Couldn't be happier! I am officially booked since last week I think ... Monday or Tuesday (I swear Time flies by so fast I loose track of what happened when!) ... I was saying, I am booked at Burning Monk Tattoo Shop here in Montreal with Jeff (the artist I wanted the most from that shop) to get my first tattoo on the date I wanted the most! February the 9th 2013. (Accordingly to my Facebook - it happened January the 24th and I quote myself : "Emilia updated her status. "omfg I'm so fucking happy!!! I will get fucking tattooed by Jeff at Burning monk tattoo on Feb 9 !! Ooooh can I just like explode ??!! thank you God!! now if this current state is not happiness, it's free crack cocaine!!" 

Can you feel the happiness ? Just thinking about it makes my heart flutter and I get tingly fingertips! 

At first, I wanted a french man named Pierre from Tattoomania (I think), but he was overbooked when I sent him the email in December.

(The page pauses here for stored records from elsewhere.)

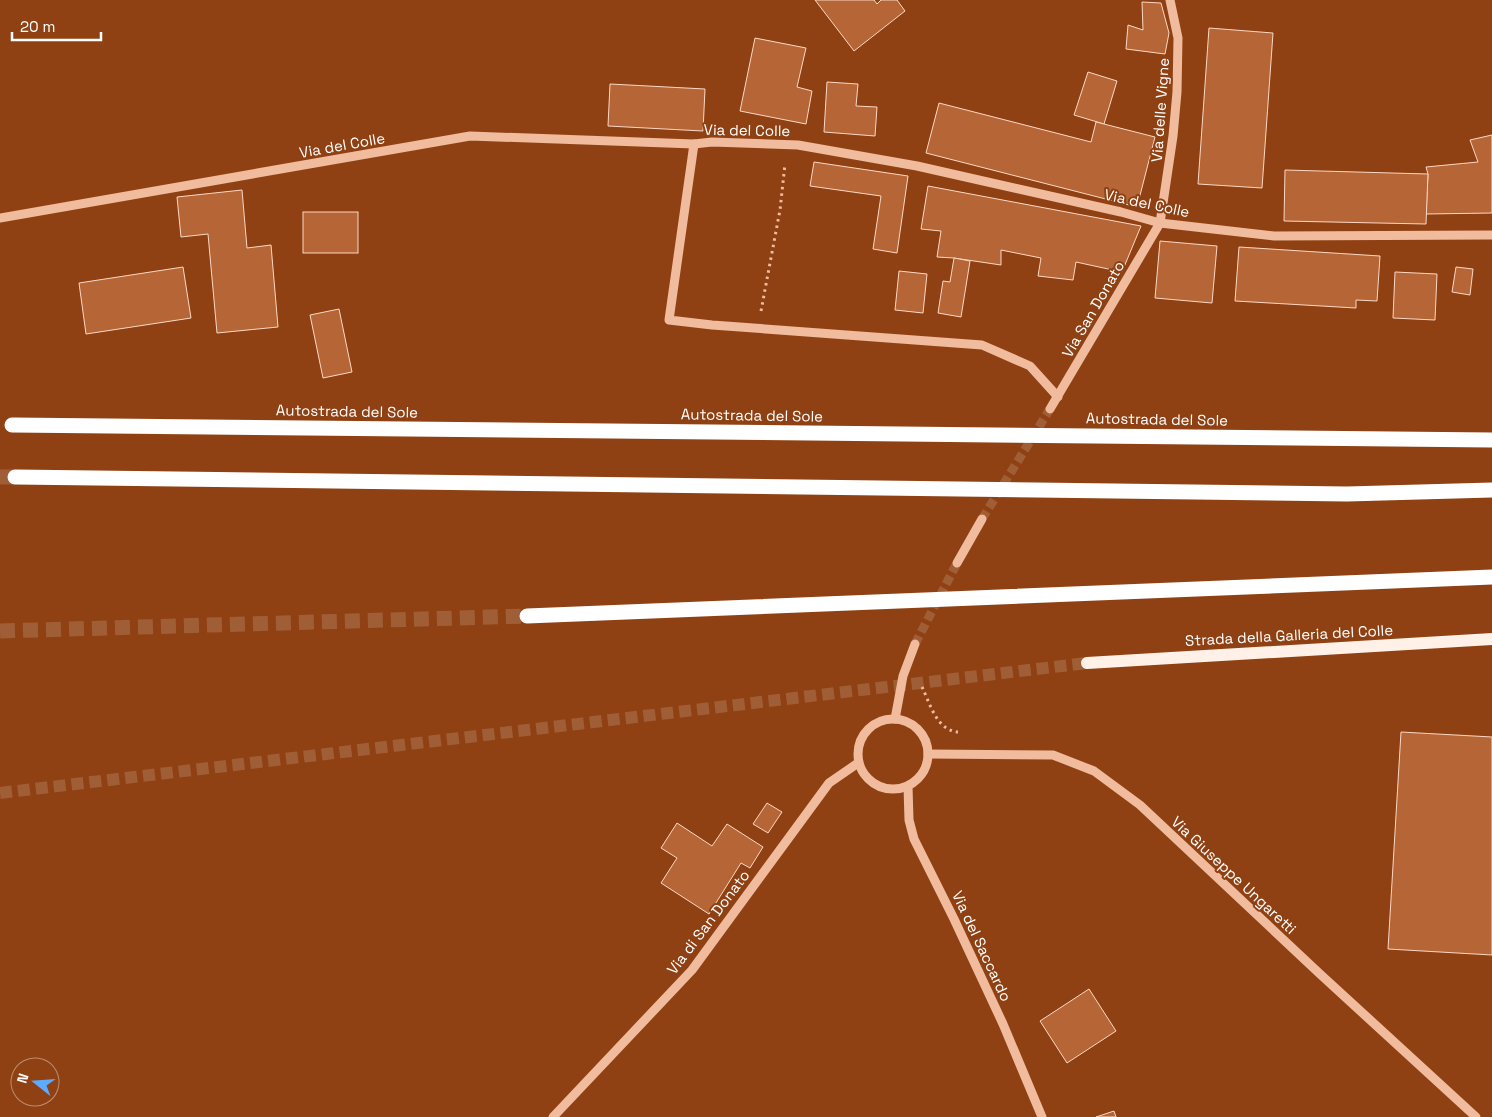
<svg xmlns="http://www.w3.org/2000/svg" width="1492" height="1117" font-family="'Space Grotesk',sans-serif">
	<rect width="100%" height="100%" fill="#8f4113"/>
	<g fill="#b66536" stroke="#fcd8c4">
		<polygon points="815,0 874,0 877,4 881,0 897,0 905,11 854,51"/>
		<polygon points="1142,2 1161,3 1169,33 1165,54 1126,49 1128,25 1143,30"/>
		<polygon points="1209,28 1273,33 1262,188 1198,184"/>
		<polygon points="755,38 806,48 797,87 812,91 806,124 740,111"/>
		<polygon points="1088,72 1117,81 1104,124 1074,115"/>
		<polygon points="827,82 858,84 856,106 877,107 875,136 824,132"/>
		<polygon points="610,84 705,89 703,131 608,126"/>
		<polygon points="939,103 1091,142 1096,122 1155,137 1137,207 926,153"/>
		<polygon points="1492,135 1492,213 1426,214 1428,174 1426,167 1478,162 1470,140"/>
		<polygon points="814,162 908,176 897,253 873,249 881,196 810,186"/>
		<polygon points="1285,170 1428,174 1426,224 1284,221"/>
		<polygon points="928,186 1141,226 1122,272 1076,262 1073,280 1038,276 1041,258 1001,250 1001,265 954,258 937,257 941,231 921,229"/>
		<polygon points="242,190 247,248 271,245 278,327 217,333 208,234 181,237 177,197"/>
		<rect x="303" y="212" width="55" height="41"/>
		<polygon points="1160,241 1217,246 1212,303 1155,298"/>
		<polygon points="1239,247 1380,256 1377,301 1356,300 1356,308 1235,301"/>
		<polygon points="954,258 970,261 961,317 938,313 943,281 950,282"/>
		<polygon points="183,267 191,318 86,334 79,283"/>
		<polygon points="1456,267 1473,269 1470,295 1452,292"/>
		<polygon points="899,271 927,274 923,313 895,310"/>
		<polygon points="1395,272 1437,274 1435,320 1393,318"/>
		<polygon points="339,309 352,372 323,378 310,315"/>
		<polygon points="1401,732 1492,737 1492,955 1388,949"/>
		<polygon points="767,803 782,812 768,833 753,824"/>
		<polygon points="677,823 712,846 727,824 763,847 750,868 741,863 709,914 661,883 677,858 661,848"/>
		<polygon points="1089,989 1116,1031 1067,1063 1040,1021"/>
		<polygon points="1114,1111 1116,1117 1096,1117"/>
	</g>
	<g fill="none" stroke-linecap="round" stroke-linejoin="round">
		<g stroke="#a05e36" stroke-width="9" stroke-dasharray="9 4.5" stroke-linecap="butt">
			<polyline points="982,519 1050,409"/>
			<polyline points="915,644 957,563"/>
		</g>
		<polyline stroke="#a05e36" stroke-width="12" stroke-dasharray="12 6" stroke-linecap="butt" points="0,793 1087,663"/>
		<g stroke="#a05e36" stroke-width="15" stroke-dasharray="15 8" stroke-linecap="butt">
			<polyline points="0,477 15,477"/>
			<polyline points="0,631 527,616"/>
		</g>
		<g stroke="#f1bb9d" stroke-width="3" stroke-dasharray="2.5 4" stroke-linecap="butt">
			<polyline points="761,311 780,210 785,164"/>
			<path d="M 922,687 C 930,703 936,730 958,732"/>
		</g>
		<g stroke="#f1bb9d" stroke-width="9">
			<polyline points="694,144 669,320 712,325 982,345 1030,366 1058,397"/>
			<polyline points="0,218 470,136 694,144 712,142 798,145 917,166 1121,212 1160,223 1274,236 1492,235"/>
			<polyline points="1050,409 1160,223 1173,136 1177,92 1178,38 1170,0"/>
			<polyline points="957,563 982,519"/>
			<circle cx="893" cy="754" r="35"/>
			<polyline points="895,719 903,676 915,644"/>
			<polyline points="928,754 1053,755 1094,771 1140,805 1320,974 1476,1117"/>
			<polyline points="908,786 909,820 914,839 954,919 1003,1024 1042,1117"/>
			<polyline points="553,1117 692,970 829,783 858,763"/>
		</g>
		<polyline stroke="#fff1e7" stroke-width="12" points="1087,663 1492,639"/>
		<g stroke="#fff" stroke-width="15">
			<polyline points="12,425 1492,440"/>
			<polyline points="15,477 1347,494 1492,490"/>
			<polyline points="527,616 1492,577"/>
		</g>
	</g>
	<g text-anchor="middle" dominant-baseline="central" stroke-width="4" stroke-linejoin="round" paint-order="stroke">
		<g font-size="15" fill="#fff" stroke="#8f4113">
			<text transform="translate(1160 110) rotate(-86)">Via delle Vigne</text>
			<text transform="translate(747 130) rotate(1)">Via del Colle</text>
			<text transform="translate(342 145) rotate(-10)">Via del Colle</text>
			<text transform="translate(1147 203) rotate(12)">Via del Colle</text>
			<text transform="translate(1093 309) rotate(-60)">Via San Donato</text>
			<text transform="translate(347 411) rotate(1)">Autostrada del Sole</text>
			<text transform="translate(752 415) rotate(1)">Autostrada del Sole</text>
			<text transform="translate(1157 419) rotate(1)">Autostrada del Sole</text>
			<text transform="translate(1289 635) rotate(-3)">Strada della Galleria del Colle</text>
			<text transform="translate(1234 875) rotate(43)">Via Giuseppe Ungaretti</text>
			<text transform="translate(708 922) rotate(-53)">Via di San Donato</text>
			<text transform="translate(982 946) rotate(65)">Via del Saccardo</text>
		</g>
	</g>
	<g transform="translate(35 1082) rotate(287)"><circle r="24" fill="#8f4113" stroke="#bc8d71"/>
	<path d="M0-4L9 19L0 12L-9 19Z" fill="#5daaff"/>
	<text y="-8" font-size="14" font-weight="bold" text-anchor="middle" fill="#ffffff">N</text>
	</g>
	<path d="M12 32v8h89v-8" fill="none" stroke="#ffffff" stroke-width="2.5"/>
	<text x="20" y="32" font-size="15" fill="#ffffff" stroke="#8f4113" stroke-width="4" paint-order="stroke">20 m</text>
</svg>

He recommended me to a colleague but that one never answered me. So I looked around, found another shop (Adrénaline Tattoo) but I didn't felt a special connection with any of the peeps in there through their art, so I googled some more and through a forum post I found the  Burning Monk and it was love at first sight! The shop is zen themed like a Buddhist temple and after going through each artist's gallery, I set my heart on Jeff whose works pleased me the most. And it just makes perfect sense for me! Burning = fire, which is my astrological element. Monk representing what I do consider myself sometimes (I wanted to be a Nun as  kid and a monk in my teenage years); it's just perfect! And like I said - I got the ultimate luck and privilege to have the artist i just naturally feel comfortable to ink me on the day that is significantly important for me, in relation to the tattoo I am getting. The pieces of the puzzle fit perfectly!

I haven't done my hair yet as I planned but at least I sort of found the definitive look I like. And most importantly, I bleached out some of the black so I don't feel as depressive and "not me" as I did some weeks ago. Black was not my brightest idea let's say.

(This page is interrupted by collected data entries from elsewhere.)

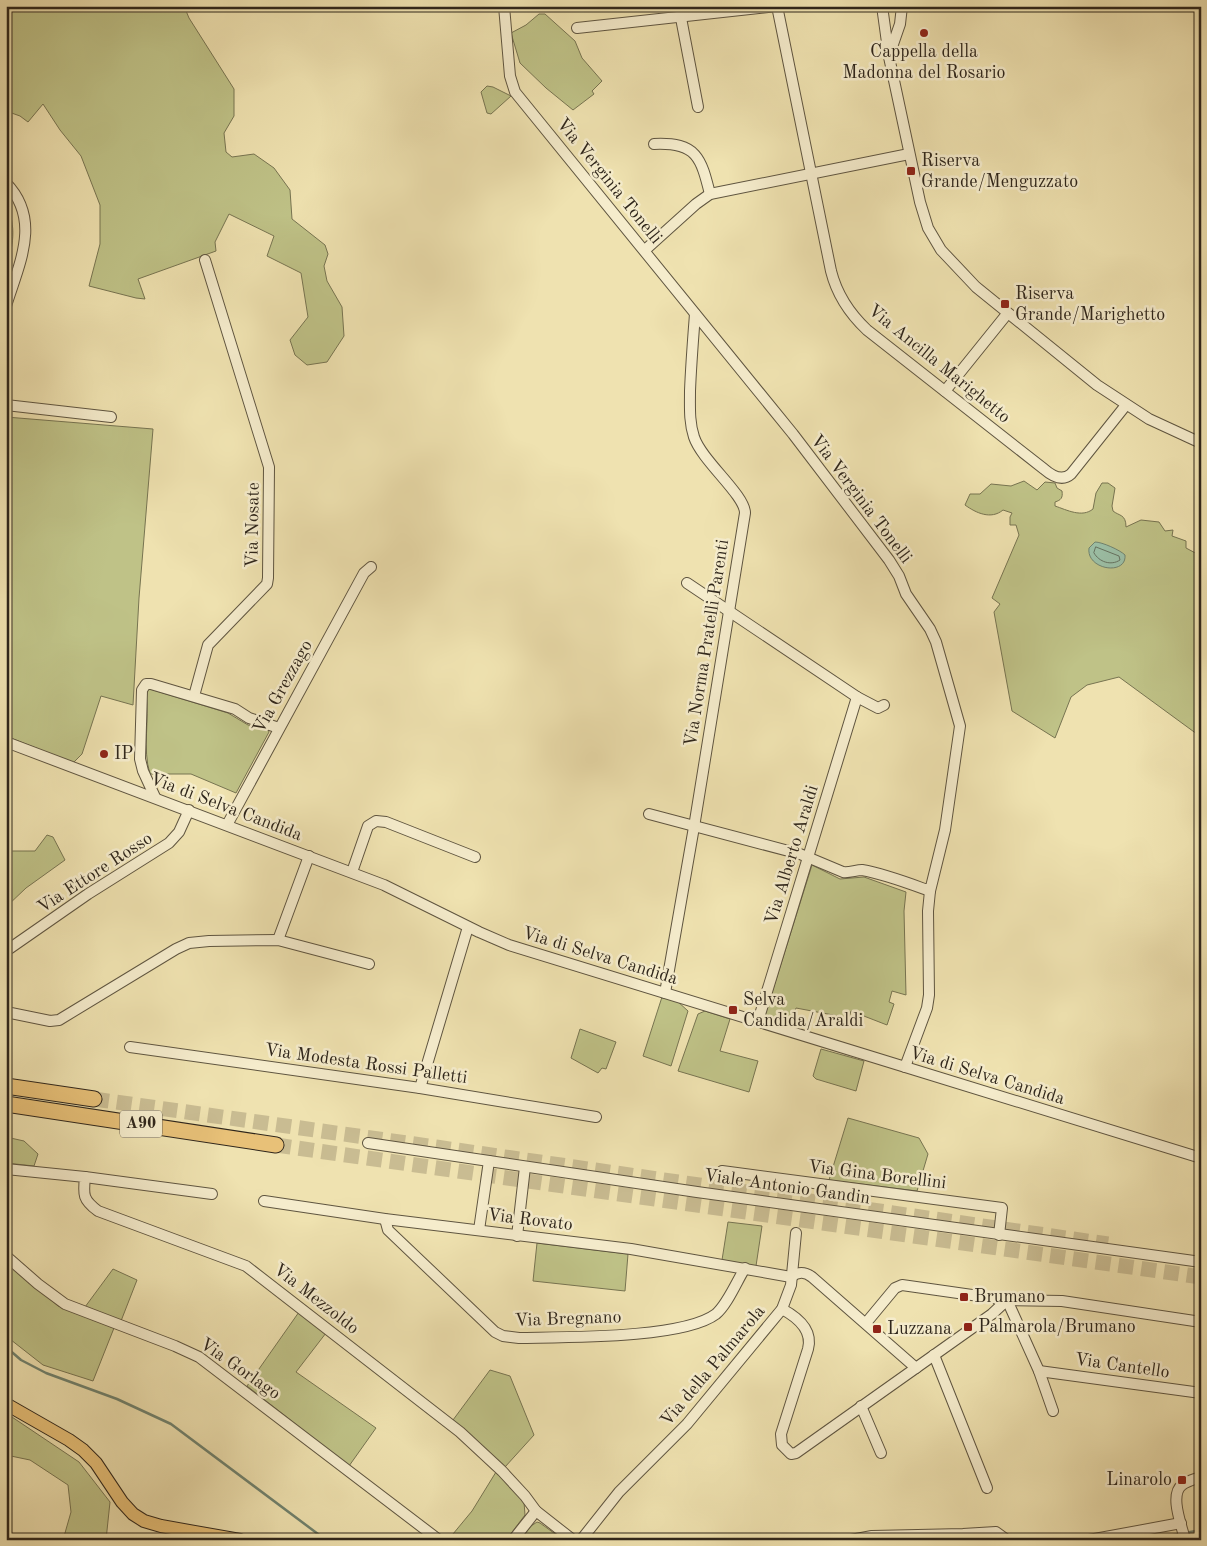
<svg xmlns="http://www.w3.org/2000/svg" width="1207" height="1546" font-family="'Old Standard TT',serif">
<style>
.green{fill:#bfc287;stroke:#777451}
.water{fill:#9bbfa6;stroke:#70826e}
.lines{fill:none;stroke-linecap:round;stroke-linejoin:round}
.shore{stroke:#657260;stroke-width:1}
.stream{stroke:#70826e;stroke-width:2.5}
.highway-tunnel{stroke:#c9bc92;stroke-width:15;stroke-dasharray:15 8;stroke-linecap:butt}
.minor-casing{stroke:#5f5540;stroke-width:12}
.major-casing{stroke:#2f261b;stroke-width:14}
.highway-casing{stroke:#2f261b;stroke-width:17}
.minor{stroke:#f5eccc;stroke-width:10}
.major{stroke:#e8c178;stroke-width:12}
.highway{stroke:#e8c178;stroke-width:15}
.poi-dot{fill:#8f2418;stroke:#f5eccc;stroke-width:2}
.labels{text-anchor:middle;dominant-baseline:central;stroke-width:5;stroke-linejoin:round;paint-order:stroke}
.shield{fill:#f5eccc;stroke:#6a6150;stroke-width:1}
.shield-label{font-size:16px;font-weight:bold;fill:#2f261b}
.poi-label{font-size:18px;fill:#2f261b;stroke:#f5eccc;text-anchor:start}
.street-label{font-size:18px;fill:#2f261b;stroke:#f5eccc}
</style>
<rect width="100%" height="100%" fill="#efe2b0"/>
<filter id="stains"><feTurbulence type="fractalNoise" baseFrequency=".004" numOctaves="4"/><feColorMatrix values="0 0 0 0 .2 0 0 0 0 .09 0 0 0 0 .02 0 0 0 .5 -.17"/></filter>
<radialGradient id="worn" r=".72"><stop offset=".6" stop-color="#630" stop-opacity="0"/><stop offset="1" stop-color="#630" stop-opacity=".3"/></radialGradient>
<g class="green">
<polygon points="6,6 184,6 189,18 234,89 234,116 224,133 226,152 232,157 254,154 274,168 290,190 292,219 325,245 328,254 324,266 327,281 342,307 344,336 327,362 307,365 295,355 290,340 308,317 301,273 267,256 274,236 229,214 215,242 216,251 138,279 145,299 136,298 89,286 100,244 100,205 81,156 60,130 43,104 28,122 20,116 6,111"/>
<polygon points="539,14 545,14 575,41 582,58 602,81 592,91 594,94 573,110 546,88 520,63 511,33 526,25"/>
<polygon points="487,86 493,87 511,96 491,114 487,113 481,92"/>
<path d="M6,203C17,227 13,246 6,270Z"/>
<polygon points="6,417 153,429 139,598 133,705 101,696 82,754 73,763 6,736"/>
<path d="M1024,481L1037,490L1045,482L1055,483L1057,488L1062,491C1063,498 1061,500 1055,502V506C1067,510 1082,518 1093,509L1096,493L1102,483H1108L1115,488L1112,506L1113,511C1119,516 1126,514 1126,527L1141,520L1159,522L1165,531L1173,530L1172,536L1186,541V548L1201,556V737L1119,677L1087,685L1071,697L1055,738L1012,711L994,612L1000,604L992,598L1019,535L1016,525H1010V517L1012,513L1003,510C991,520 976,513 965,505L970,494H980L991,484L1011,486Z"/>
<path d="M148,689H150L228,713L248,725L268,729L269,732L236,793L191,774H150C142,748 150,720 146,693Z"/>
<polygon points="47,835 53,837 65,860 26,888 6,907 6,851 35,851"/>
<polygon points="812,865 840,879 864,877 906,892 904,911 906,995 892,991 889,1002 894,1004 887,1025 851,1011 849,1018 796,1008 789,1026 764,1018"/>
<polygon points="662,997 676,1000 688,1011 671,1066 643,1056"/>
<polygon points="705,1011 730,1019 720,1051 758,1061 749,1092 678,1071 698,1014"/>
<polygon points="580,1029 616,1042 606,1069 602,1068 598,1073 571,1058"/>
<polygon points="821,1049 864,1061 856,1091 816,1079 813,1076"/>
<polygon points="848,1118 919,1138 928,1154 917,1191 829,1180"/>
<polygon points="6,1137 24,1141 38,1154 34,1166 6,1163"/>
<polygon points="728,1222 762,1226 756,1266 722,1260"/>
<polygon points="537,1243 628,1254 625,1291 533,1281"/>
<polygon points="12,1265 58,1306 114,1328 93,1381 43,1365 6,1336 6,1269"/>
<polygon points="113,1269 137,1280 121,1321 85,1307"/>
<polygon points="299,1312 326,1333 296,1372 376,1428 349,1466 247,1386"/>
<polygon points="490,1370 510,1376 534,1435 505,1467 453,1420"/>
<polygon points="6,1413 79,1462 110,1502 106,1540 63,1540 71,1512 68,1485 30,1460 6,1455"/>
<polygon points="496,1472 524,1502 525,1515 506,1540 448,1540 472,1511"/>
<polygon points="537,1522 540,1523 558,1536 556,1540 520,1540 531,1526"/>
</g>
<path class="water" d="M1095,542C1102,542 1120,550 1125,555C1127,576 1086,570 1089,548Z"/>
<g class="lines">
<path class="shore" d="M1096,547L1119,556L1120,560C1111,566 1099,562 1094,553Z"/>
<g class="stream">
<polyline points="6,1347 21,1360 46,1373 117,1399 171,1424 326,1540"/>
<polyline points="1185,1533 1201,1530"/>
<polyline points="1145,1540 1180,1534"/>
</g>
<g class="highway-tunnel">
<polyline points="94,1099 436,1147 1108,1244"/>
<polyline points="276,1145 1201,1277"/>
</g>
<g class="minor-casing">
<g id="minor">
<path d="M504,6L510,76L515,92L793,434L889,560L899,576L906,594L930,629L936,642L960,726L945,830L930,891C908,883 885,874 862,870C856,870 849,873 843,872L800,854L649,814"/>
<path d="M777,6L831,271C837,295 849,313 867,330L1044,469C1052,476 1062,482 1071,474L1126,405"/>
<polyline points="882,6 889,57 920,202 928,228 941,250 976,287 1097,385 1149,419 1201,443"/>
<polyline points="681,18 698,107"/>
<polyline points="577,28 777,6"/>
<polyline points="892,54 892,47 900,24 902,6"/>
<path d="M654,144C697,142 701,158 710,194"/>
<path d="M6,183C42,220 19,264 6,306"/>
<polyline points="645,250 696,204 710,194 909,154"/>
<polyline points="945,391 1007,314"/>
<polyline points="6,405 111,417"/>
<polyline points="687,583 857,697 758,1021"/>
<polyline points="194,696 208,645 267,584 268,578 269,467 205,260"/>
<polyline points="857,697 878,708 884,705"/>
<polyline points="6,742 384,885 479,932 509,945 1201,1158"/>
<polyline points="155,797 143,771 140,759 142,690 146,684 151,684 235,709 249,718 279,728"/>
<polyline points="227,825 364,573 371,567"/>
<polyline points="352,872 368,826 376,821 386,822 475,857"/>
<polyline points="278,940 309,856"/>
<polyline points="6,951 88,894 169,843 179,832 189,810"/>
<path d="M665,993L694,827L745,513C745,495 702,461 694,437C689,422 690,407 690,391C691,365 693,340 695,314"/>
<polyline points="6,1012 50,1021 59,1020 176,949 189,943 209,941 278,940 369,964"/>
<polyline points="130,1047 420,1088 596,1117"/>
<polyline points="905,1067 927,1008 929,995 928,911 930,891"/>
<polyline points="420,1088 468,927"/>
<polyline points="368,1143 697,1192 1201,1262"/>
<path d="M6,1169L85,1177C83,1195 83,1200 98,1211L246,1266L460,1432L502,1471L525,1496L536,1511L573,1540"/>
<polyline points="722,1171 1002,1208 999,1235"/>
<polyline points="85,1177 212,1194"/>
<polyline points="264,1201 385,1219 631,1249 791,1277"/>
<path d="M385,1219L388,1230L495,1332L503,1336L519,1338C563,1337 683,1339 716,1314C727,1305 737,1281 745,1268"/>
<polyline points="479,1230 489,1161"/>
<polyline points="517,1236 525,1167"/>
<polyline points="6,1256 38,1284 65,1304 175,1346 199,1357 439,1540"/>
<path d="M791,1277C799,1271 805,1272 812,1277L916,1368"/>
<polyline points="1007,1300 1039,1371 1053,1411"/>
<path d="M782,1309C797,1317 813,1330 808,1349L781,1434L782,1445L791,1454L796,1453L992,1314L1007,1300"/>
<polyline points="866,1323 895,1288 902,1285 1007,1300 1062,1301 1201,1322"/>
<polyline points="934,1355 987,1488"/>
<polyline points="1039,1371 1201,1393"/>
<polyline points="861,1406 881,1453"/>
<polyline points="513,1540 536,1511"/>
<polyline points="581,1540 619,1492 687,1424 782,1309 791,1285 796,1233"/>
<polyline points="851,1540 872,1536 963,1534 996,1532 1007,1540"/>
<polyline points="1089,1540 1181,1523"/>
<path d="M1185,1540C1182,1526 1169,1495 1182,1485C1187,1481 1195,1479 1201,1477"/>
<polyline points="1199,1540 1201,1539"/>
</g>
</g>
<g class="major-casing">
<polyline id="major" points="6,1404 69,1440 83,1450 96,1463 122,1502 133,1514 144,1521 161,1526 240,1540"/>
</g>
<g class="highway-casing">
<g id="highway">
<polyline points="6,1086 94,1099"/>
<polyline points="6,1104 276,1145"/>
</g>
</g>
<use href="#minor" class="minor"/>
<use href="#major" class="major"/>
<use href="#highway" class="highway"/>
</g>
<g class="poi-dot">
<circle cx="924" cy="33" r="5"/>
<rect x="906" y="166" width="10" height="10" rx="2.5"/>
<rect x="1000" y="299" width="10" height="10" rx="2.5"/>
<circle cx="104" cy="754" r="5"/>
<rect x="728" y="1005" width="10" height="10" rx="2.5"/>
<rect x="959" y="1292" width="10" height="10" rx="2.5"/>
<rect x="963" y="1322" width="10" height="10" rx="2.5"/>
<rect x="872" y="1324" width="10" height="10" rx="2.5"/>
<rect x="1177" y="1475" width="10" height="10" rx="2.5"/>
</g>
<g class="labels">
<rect class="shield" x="120" y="1110.5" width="42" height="27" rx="4"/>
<g class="shield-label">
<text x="141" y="1124">A90</text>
</g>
<g class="poi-label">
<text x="924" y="52" text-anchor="middle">Cappella della<tspan x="924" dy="21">Madonna del Rosario</tspan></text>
<text x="921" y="161">Riserva<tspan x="921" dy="21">Grande/Menguzzato</tspan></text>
<text x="1015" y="294">Riserva<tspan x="1015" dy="21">Grande/Marighetto</tspan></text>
<text x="114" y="754">IP</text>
<text x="743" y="1000">Selva<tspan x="743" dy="21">Candida/Araldi</tspan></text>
<text x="974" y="1297">Brumano</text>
<text x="978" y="1327">Palmarola/Brumano</text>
<text x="887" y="1329">Luzzana</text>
<text x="1172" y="1480" text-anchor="end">Linarolo</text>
</g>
<g class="street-label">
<text transform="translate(609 181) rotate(51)">Via Verginia Tonelli</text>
<text transform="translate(939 364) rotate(39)">Via Ancilla Marighetto</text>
<text transform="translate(861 499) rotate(53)">Via Verginia Tonelli</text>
<text transform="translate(253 525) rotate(-89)">Via Nosate</text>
<text transform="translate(707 643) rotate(-81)">Via Norma Pratelli Parenti</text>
<text transform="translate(283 687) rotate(-61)">Via Grezzago</text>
<text transform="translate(226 807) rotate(21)">Via di Selva Candida</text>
<text transform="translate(792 855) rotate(-73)">Via Alberto Araldi</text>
<text transform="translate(95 873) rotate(-33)">Via Ettore Rosso</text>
<text transform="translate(600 956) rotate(17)">Via di Selva Candida</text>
<text transform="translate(366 1064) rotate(8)">Via Modesta Rossi Palletti</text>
<text transform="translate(987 1076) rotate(17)">Via di Selva Candida</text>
<text transform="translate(877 1175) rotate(7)">Via Gina Borellini</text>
<text transform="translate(787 1187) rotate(8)">Viale Antonio Gandin</text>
<text transform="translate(530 1220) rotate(7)">Via Rovato</text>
<text transform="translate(316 1299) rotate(38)">Via Mezzoldo</text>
<text transform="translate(568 1319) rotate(-2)">Via Bregnano</text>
<text transform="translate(713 1366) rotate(-50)">Via della Palmarola</text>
<text transform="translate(1122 1366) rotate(8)">Via Cantello</text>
<text transform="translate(240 1369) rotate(35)">Via Gorlago</text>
</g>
</g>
<rect width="1207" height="1546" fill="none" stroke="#efe2b0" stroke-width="25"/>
<rect x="8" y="8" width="1192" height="1531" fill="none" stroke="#2f261b" stroke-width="2.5"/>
<rect x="12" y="12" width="1182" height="1521" fill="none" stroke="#2f261b"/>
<rect width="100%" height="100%" filter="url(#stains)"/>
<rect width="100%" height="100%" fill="url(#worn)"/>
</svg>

"It's not great shakes, but you gotta start with baby shakes!" ~ Christina in The Perfect Storm.

Works perfectly fine and it works fine because great shakes are bound, most of the time, to lead you to exhaustion and defeat.

Art and Crafts & Creativity

Not much as you can see by the lack of uploads in my gallery but, I have no time or no energy. I do try to do a little on the week ends and I do cheat and open a Word file on my office computer to jog down random bits of poetry when inspired. I also started 2 random stories on blackberry via my Facebook but I need to order them and revise and get them decent before sharing and I still am not sure where I am going. (Well, maybe I know but - I am still sort of figuring things out ;) )

Also working on my next poster illustration which I am not even sure will come out for the right date! And I have 2 more I need to upload on the 9th since they were originally done in relation to that date. Good thing my appointment is at 12:30 - i have just enough time to do that ;)

For the summer though, I would like to set up a small bookmarks project with beads and ribbons and my illustrations. We will see how things will go.